Computerized Medical Imaging and Graphics, cilt.126, 2025 (SCI-Expanded, Scopus) identifier identifier

  • Yayın Türü: Makale / Tam Makale
  • Cilt numarası: 126
  • Basım Tarihi: 2025
  • Doi Numarası: 10.1016/j.compmedimag.2025.102669
  • Dergi Adı: Computerized Medical Imaging and Graphics
  • Derginin Tarandığı İndeksler: Science Citation Index Expanded (SCI-EXPANDED), Scopus, BIOSIS, Compendex, EMBASE, INSPEC, MEDLINE
  • Anahtar Kelimeler: Colorectal disease, Disease diagnosis, Multi-scale attention, Progressive gated fusion, Squeeze-excite refinement
  • Atatürk Üniversitesi Adresli: Evet

Özet

Colorectal cancer constitutes a significant proportion of global cancer-related mortality, underscoring the imperative for robust and early-stage diagnostic methodologies. In this study, we propose a novel end-to-end deep learning framework that integrates multiple advanced mechanisms to enhance the classification of colorectal disease from histopathologic and endoscopic images. Our model, named TripleFusionNet, leverages a unique triple-stream architecture by combining the strengths of EfficientNetB3, ResNet50, and DenseNet121, enabling the extraction of rich, multi-level feature representations from input images. To augment discriminative feature modeling, a Multi-Scale Attention Module is integrated, which concurrently performs spatial and channel-wise recalibration, thereby enabling the network to emphasize diagnostically salient regions. Additionally, we incorporate a Squeeze-Excite Refinement Block (SERB) to selectively enhance informative channel activations while attenuating noise and redundant signals. Feature representations from the individual backbones are adaptively fused through a Progressive Gated Fusion mechanism that dynamically learns context-aware weighting for optimal feature integration and redundancy mitigation. We validate our approach on two colorectal benchmarks: CRCCD_V1 (14 classes) and LC25000 (binary).
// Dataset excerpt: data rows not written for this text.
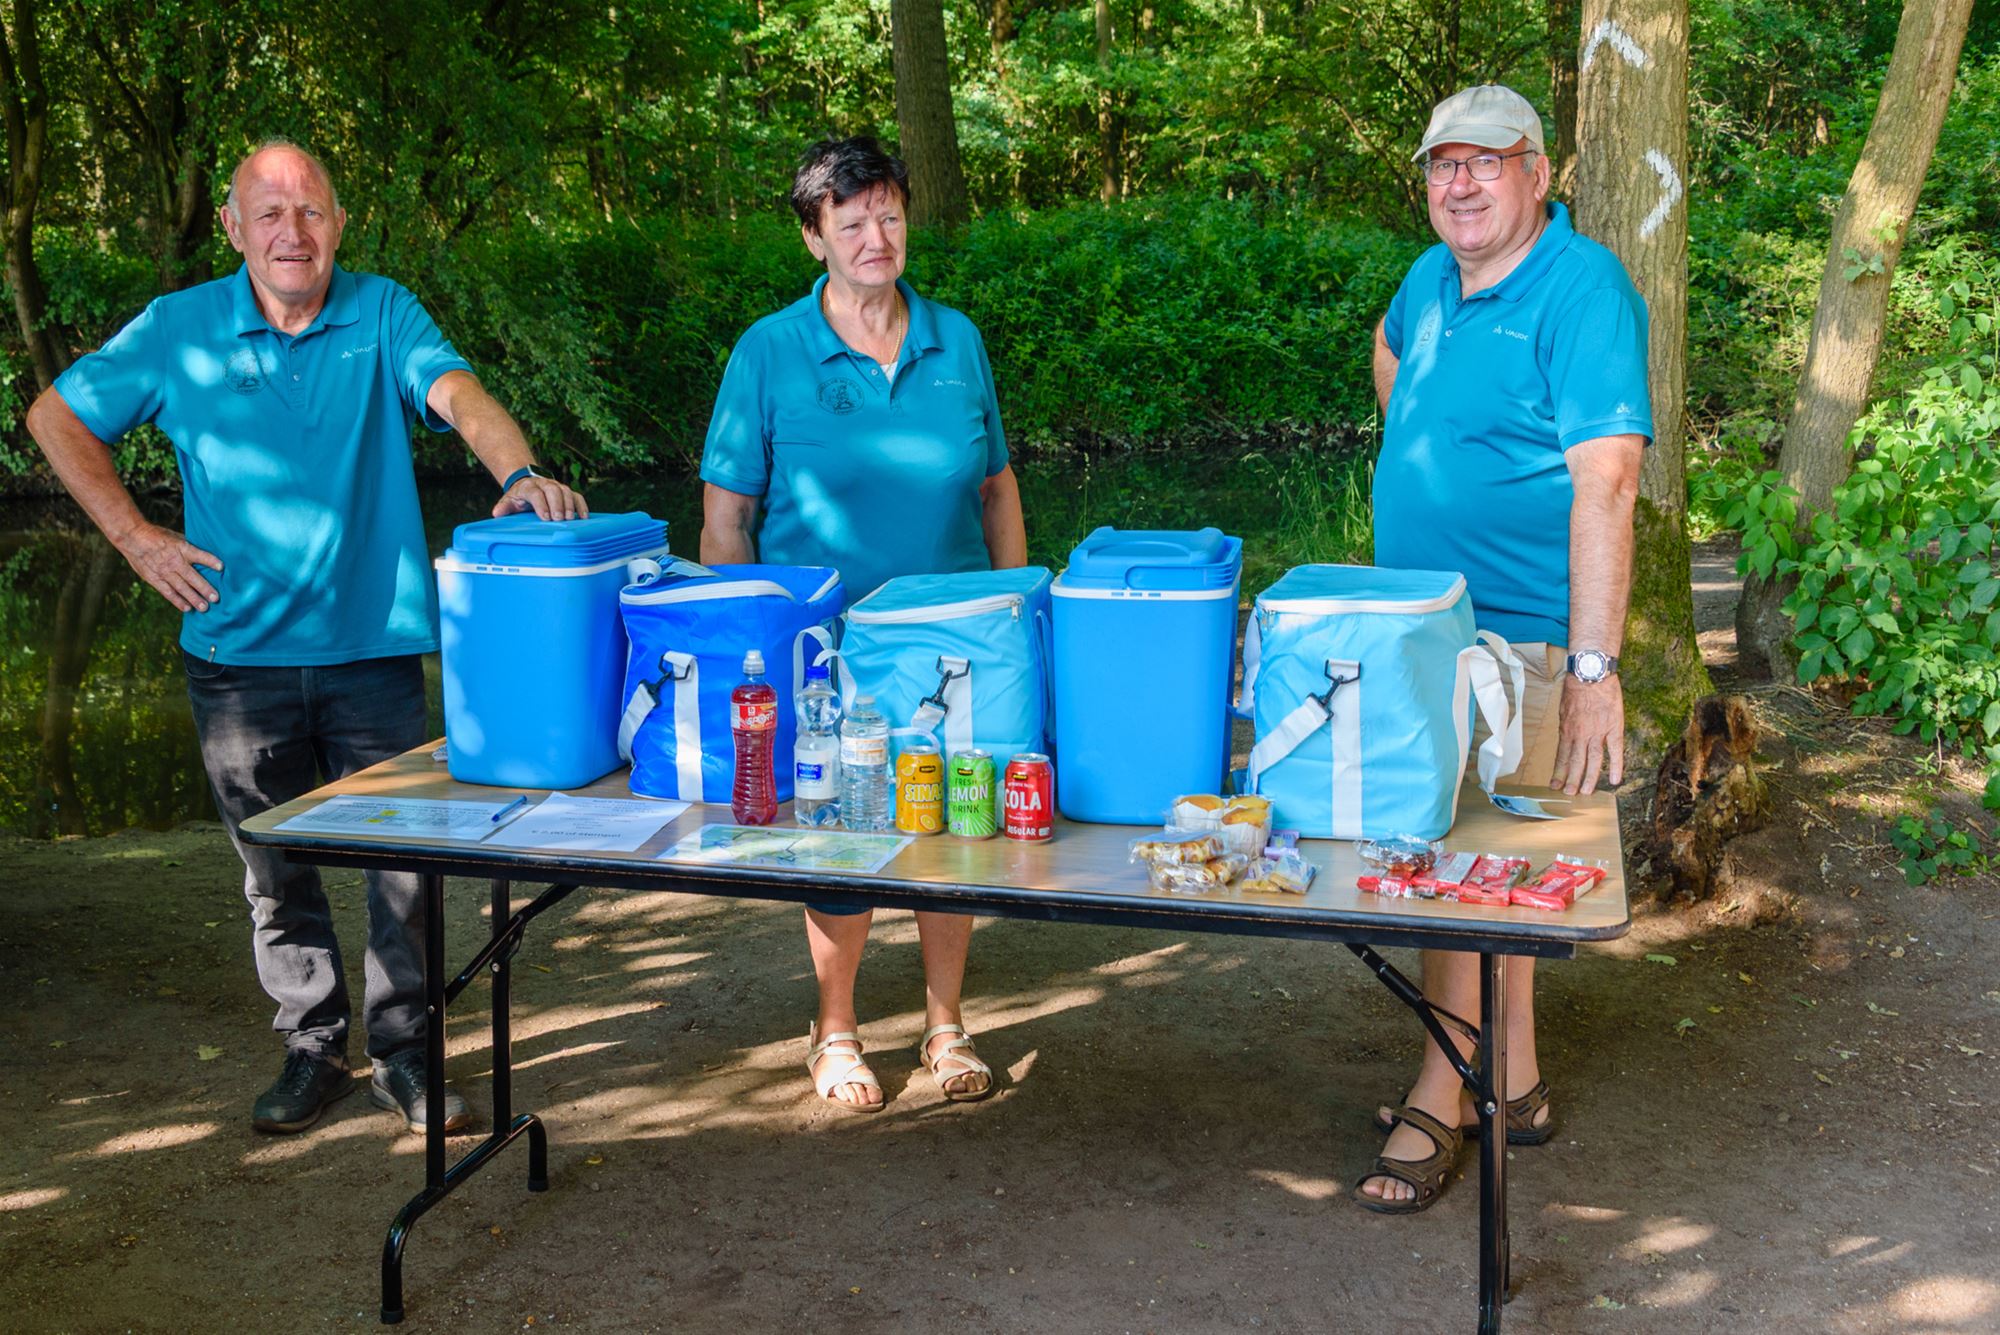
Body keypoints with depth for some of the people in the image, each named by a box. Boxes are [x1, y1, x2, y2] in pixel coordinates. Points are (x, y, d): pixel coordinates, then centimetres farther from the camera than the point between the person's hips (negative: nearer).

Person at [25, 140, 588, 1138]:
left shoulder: (382, 314, -1)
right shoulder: (180, 329, 2)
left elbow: (456, 393, -19)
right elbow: (56, 418, 11)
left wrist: (519, 473, -39)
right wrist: (137, 540, 3)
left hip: (374, 644, -1)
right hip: (239, 652, 1)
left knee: (404, 858, 3)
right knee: (276, 868, 11)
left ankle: (403, 1054, 17)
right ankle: (312, 1048, 26)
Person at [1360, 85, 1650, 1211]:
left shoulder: (1582, 291, -17)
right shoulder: (1435, 278, 8)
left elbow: (1606, 483, -26)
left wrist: (1595, 671, -32)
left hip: (1518, 635, -8)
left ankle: (1439, 1105, 10)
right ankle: (1513, 1084, 27)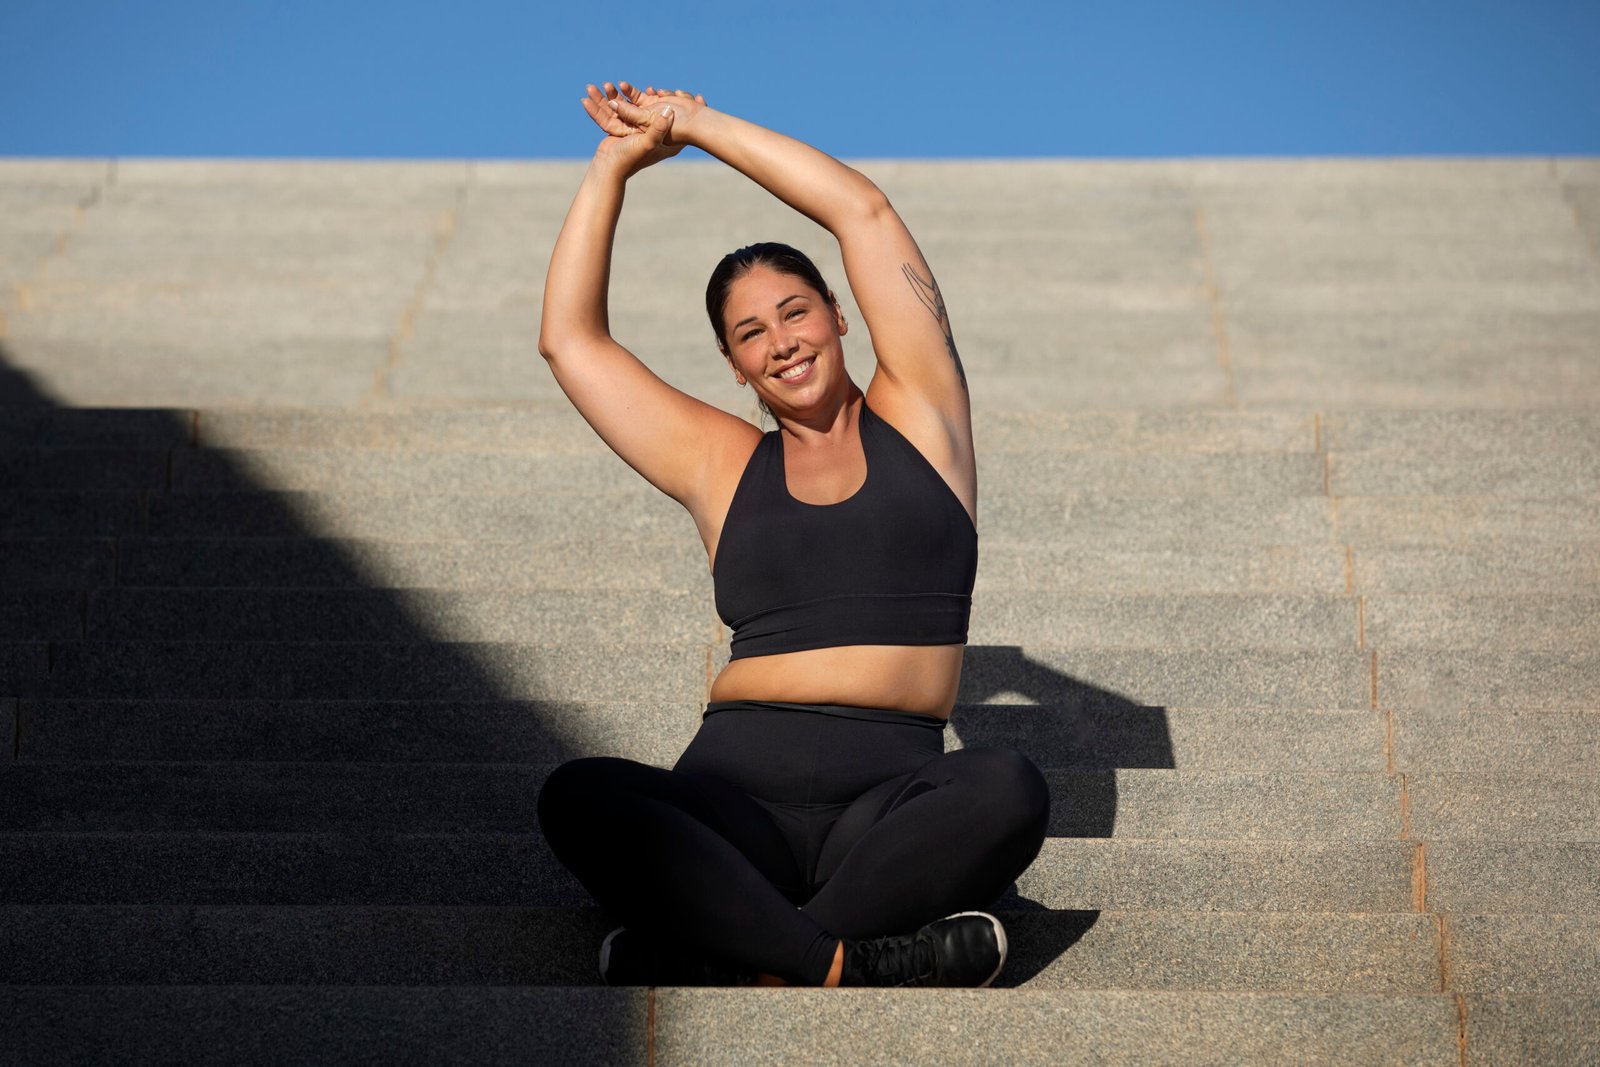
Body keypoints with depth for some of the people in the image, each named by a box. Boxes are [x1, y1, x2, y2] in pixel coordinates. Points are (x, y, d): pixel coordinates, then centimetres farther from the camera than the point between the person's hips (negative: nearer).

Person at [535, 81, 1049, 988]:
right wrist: (616, 164, 23)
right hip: (736, 791, 1)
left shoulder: (918, 417, 16)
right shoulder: (721, 465, 21)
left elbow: (863, 213, 11)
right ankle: (855, 965, -35)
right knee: (578, 796, -31)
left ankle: (704, 955, -30)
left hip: (889, 796, -1)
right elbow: (571, 338, 22)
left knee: (1011, 792, -36)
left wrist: (696, 123, 17)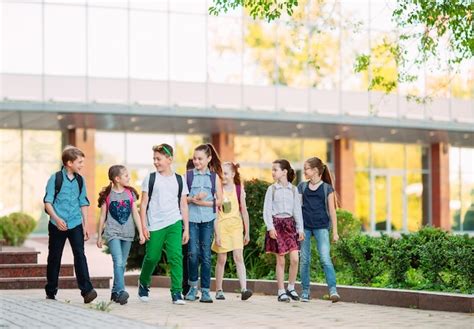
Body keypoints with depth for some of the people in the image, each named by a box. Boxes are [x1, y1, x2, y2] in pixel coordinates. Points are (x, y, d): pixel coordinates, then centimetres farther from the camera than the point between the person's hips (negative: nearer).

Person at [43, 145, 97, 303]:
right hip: (57, 225, -2)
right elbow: (47, 202, -6)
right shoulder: (55, 178, -4)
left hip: (75, 224, 2)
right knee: (54, 258, 6)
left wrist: (85, 226, 9)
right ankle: (50, 292, 18)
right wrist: (56, 218, -21)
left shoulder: (80, 180, 8)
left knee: (80, 255, -11)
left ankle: (87, 290, -17)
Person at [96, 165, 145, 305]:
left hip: (127, 233, 4)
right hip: (112, 233, -4)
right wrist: (99, 236, 8)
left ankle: (115, 292, 18)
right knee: (118, 261, -18)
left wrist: (141, 232, 6)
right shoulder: (107, 195, -2)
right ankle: (121, 291, -24)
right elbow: (102, 216, 5)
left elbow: (135, 214, 10)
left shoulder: (130, 193, 7)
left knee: (122, 263, 7)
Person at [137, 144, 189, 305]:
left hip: (174, 224, 1)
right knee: (152, 257, 6)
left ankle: (177, 293, -9)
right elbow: (144, 203, 3)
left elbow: (183, 205, 10)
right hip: (154, 225, 0)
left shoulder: (179, 180, 8)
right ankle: (143, 284, 32)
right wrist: (144, 226, -4)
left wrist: (186, 229, 7)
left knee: (176, 256, -11)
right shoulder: (150, 179, 4)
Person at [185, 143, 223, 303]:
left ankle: (205, 290, 5)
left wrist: (204, 202, -9)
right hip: (191, 219, -1)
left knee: (206, 255, 0)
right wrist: (193, 199, -14)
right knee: (193, 253, -9)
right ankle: (193, 286, 11)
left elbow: (219, 200, 4)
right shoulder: (188, 175, 7)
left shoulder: (214, 177, 8)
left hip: (208, 219, 1)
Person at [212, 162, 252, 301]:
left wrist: (247, 232, 8)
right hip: (221, 225, 0)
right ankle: (218, 290, 15)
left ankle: (244, 289, -17)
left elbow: (244, 211, 7)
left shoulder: (239, 189, 2)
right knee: (221, 259, 5)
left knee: (238, 257, -10)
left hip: (236, 225, 0)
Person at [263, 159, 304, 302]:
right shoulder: (272, 189, 2)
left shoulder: (293, 189, 7)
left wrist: (300, 229, 4)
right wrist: (270, 227, -13)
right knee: (280, 260, 0)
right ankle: (281, 292, 8)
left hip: (290, 223, 2)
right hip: (277, 224, -2)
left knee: (295, 258, -7)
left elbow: (297, 210, 9)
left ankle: (291, 288, 11)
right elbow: (267, 210, -2)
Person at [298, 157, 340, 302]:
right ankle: (305, 291, 14)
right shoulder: (302, 187, 11)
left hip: (321, 226, -3)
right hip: (305, 226, 3)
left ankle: (333, 290, -17)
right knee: (304, 260, 5)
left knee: (325, 258, -14)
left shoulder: (327, 188, 3)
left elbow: (332, 210, 3)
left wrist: (335, 231, 0)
On CRCCD_V1, the best performance is obtained by a conventional classifier trained on our 256-D TripleFusionNet embeddings—SVM (RBF) reaches 96.63% test accuracy with macro F1 96.62%, with the Stacking Ensemble close behind. With five-fold cross-validation, it yields comparable out-of-fold means (0.964 with small standard deviations), confirming stability across partitions. End-to-end image-based baselines, including TripleFusionNet, are competitive but are slightly surpassed by embedding-based classifiers, highlighting the utility of the learned representation. On LC25000, our method attains 100% accuracy. Beyond accuracy, the approach maintains strong precision, recall, F1, and ROC–AUC, and the fused embeddings transfer effectively to multiple conventional learners (e.g., Random Forest, XGBoost). These results confirm the potential of the model for real-world deployment in computer-aided diagnosis workflows, particularly within resource-constrained clinical settings.